The question is not whether they are non trivial, and useful. The question is whether they (or something like they), would have existed at all.

Once granted, a patent give a benefit to the inventor, as well as a cost to society at large: monopoly. I think it is fair to say that the costs of monopoly always exceeds the benefits: you can't justify having the society as a whole pay such a cost for the benefit of a lone entity.

The only way to justify such a cost to society, is an equivalent benefit to society. If it turns out an invention would not have existed without the patent then the patent may not be that bad. But if would have existed anyway, then the patent is a net cost —bad.
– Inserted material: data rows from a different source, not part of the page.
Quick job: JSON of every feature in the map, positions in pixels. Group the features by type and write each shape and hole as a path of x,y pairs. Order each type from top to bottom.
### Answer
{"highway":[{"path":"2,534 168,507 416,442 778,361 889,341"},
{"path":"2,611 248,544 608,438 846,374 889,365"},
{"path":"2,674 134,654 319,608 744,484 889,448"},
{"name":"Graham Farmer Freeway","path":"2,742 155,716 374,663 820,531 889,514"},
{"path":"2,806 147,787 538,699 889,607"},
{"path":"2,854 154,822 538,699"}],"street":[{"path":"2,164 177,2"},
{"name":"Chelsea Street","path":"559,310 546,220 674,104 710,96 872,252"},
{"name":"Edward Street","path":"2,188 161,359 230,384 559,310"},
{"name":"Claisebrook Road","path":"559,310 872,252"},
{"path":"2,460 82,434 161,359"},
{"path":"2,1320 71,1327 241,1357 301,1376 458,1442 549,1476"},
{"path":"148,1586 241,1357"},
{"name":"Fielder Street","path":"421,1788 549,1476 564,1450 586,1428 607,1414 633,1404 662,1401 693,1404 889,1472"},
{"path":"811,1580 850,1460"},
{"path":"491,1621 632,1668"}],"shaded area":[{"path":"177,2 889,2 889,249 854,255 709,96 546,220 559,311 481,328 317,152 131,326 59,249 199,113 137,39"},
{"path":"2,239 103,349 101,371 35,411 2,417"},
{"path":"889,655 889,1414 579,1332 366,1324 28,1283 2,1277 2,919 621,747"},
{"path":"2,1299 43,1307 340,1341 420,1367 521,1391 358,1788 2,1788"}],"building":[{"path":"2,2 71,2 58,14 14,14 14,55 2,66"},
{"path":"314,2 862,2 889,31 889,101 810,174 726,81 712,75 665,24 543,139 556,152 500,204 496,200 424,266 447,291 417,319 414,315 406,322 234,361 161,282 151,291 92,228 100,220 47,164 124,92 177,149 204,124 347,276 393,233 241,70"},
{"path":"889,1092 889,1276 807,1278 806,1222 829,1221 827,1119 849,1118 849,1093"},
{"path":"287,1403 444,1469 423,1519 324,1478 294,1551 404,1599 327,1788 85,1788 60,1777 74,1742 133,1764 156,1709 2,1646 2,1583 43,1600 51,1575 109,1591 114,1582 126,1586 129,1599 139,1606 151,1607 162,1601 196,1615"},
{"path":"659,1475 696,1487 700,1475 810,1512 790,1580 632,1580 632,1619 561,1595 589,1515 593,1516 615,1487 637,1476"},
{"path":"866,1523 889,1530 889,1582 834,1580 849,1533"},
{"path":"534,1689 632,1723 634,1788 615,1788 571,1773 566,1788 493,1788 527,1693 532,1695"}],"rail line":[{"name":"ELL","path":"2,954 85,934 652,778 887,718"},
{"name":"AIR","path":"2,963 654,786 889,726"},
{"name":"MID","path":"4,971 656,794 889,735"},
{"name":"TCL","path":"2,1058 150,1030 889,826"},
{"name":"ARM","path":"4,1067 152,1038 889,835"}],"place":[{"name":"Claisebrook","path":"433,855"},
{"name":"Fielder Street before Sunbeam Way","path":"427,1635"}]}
Reading my sibling comments, it seems H.264 and MP3 patents were not instrumental in the coming of those technologies (efficient audio and video compression). Those technologies would have been invented anyway. Which means these patents didn't serve any real purpose, and their costs (monopolies) are therefore unjustified.

In a word, Bad.


That's a pretty myopic view of how h.264, etc, were developed. A lot of work goes into developing standards like h264, LTE, etc. It doesn't just happen by magic. Its expensive to pay experts to research each new iteration of the technology. At the same time, the fact that they must be released as a standard undermines most of the other monetization opportunities, such as trade secrets. Patent licensing creates a unique and very effective regime allowing many companies to work together to develop these open standards, while ensuring that freeloaders can't just use the final specs without contributing either monetarily or in terms of research investment. Without patents I think you'd see a lot more proprietary technologies, with companies keeping new developments secret to try and monetize R&D investment.


They don't patent the general process of compressing video and audio.

I get the impression from reading about Daala, VP8/VP9, and x264 that there are fundamental building blocks that are patented and used in threats. We have open source researchers who are just as willing to make high quality codecs as the MPEGLA members, but their time is wasted by fear of lawsuits and working around obvious patents.

I'd suggest that anything that becomes an international standard should have FRAND licensing for all patents, enforced by treaty.